Example Images -- Small

This approach works well for images of a relatively small size as seen on the three examples below.

monastery.jpg

Blue Offsets: (3, -2) Red Offsets (6, 1)

monastery

tobolsk.jpg

Blue Offsets: (-3, -2) Red Offsets (4, 0)

tobolsk

cathedral.jpg

Blue Offsets: (-5, -2) Red Offsets (7, 1)

cathedral

Handling Larger Photos

Unfortunately the approach above does not scale well to larger photos, as the alignment scoring involves taking the difference of a matrix and squaring the resulting matrix. Especially as the squaring operation does not scale linearly and a larger resolution means we will have to iterate over a larger range of offsets, the runtime quickly becomes unreasonable when dealing with large images. To get around this we use an image pyramid. This essentially means we recursively generate offsets based of a down-scaled image, and then scale up the offset to be used as a base to search around for the full size image.
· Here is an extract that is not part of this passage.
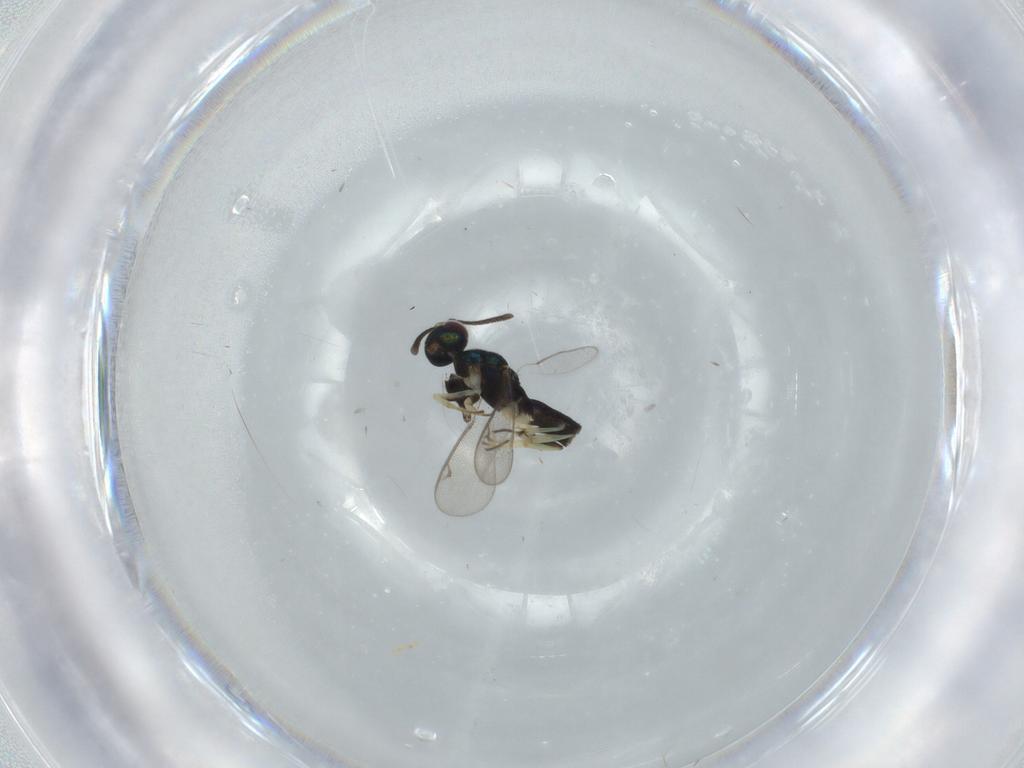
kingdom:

This allows us to generate better offsets in a fraction of the time, as we no longer have to potentially go through thousands of offsets for the full size image. This was a fairly straight forward extension of the naive code and allowed for the alignment of the following photos in well under a minute each.

Example Images -- Large

workshop.tif

Blue Offsets: (-53, 1) Red Offsets: (52, -11)

workshop

onion-church.tif

Blue Offsets: (-51, -27) Red Offsets: (58, 10)

onion_church

village.tif

Blue Offsets: (-65, -11) Red Offsets: (73, 3)

village

self-portrait.tif

Blue Offsets: (-79, -30) Red Offsets: (98, 8)

self_portrait

icon.tif

Blue Offsets: (-40, -17) Red Offsets: (49, 5)

train.tif

Blue Offsets: (-41, -8) Red Offsets: (44, 26)

train

melons.tif

Blue Offsets: (-81, -10) Red Offsets: (96, 3)

melons

harvesters.tif

Blue Offsets: (-60, -16) Red Offsets: (64, -2)

harvesters

emir.tif

Blue Offsets: (-49, -23) Red Offsets: (58, 17)

emir

three_generations.tif

Blue Offsets: (-53, -13) Red Offsets: (59, -5)

three_generations

lady.tif

Blue Offsets: (-56, -9) Red Offsets: (63, 4)

lady

Gradient Scoring

With the method described above, I managed to have almost every image align correctly. Unfortunately, it was insuffient for the village.tif image by itself. To fix this, instead of scoring the images directly, I first took the gradient of the images, which is essentially the derivative/amount of change in each pixel. This makes the scoring function more sensitive to sharp changes (such as edges of objects or landscape features). This gradient filtering made all images I tested it on align correctly with no major alignment issues.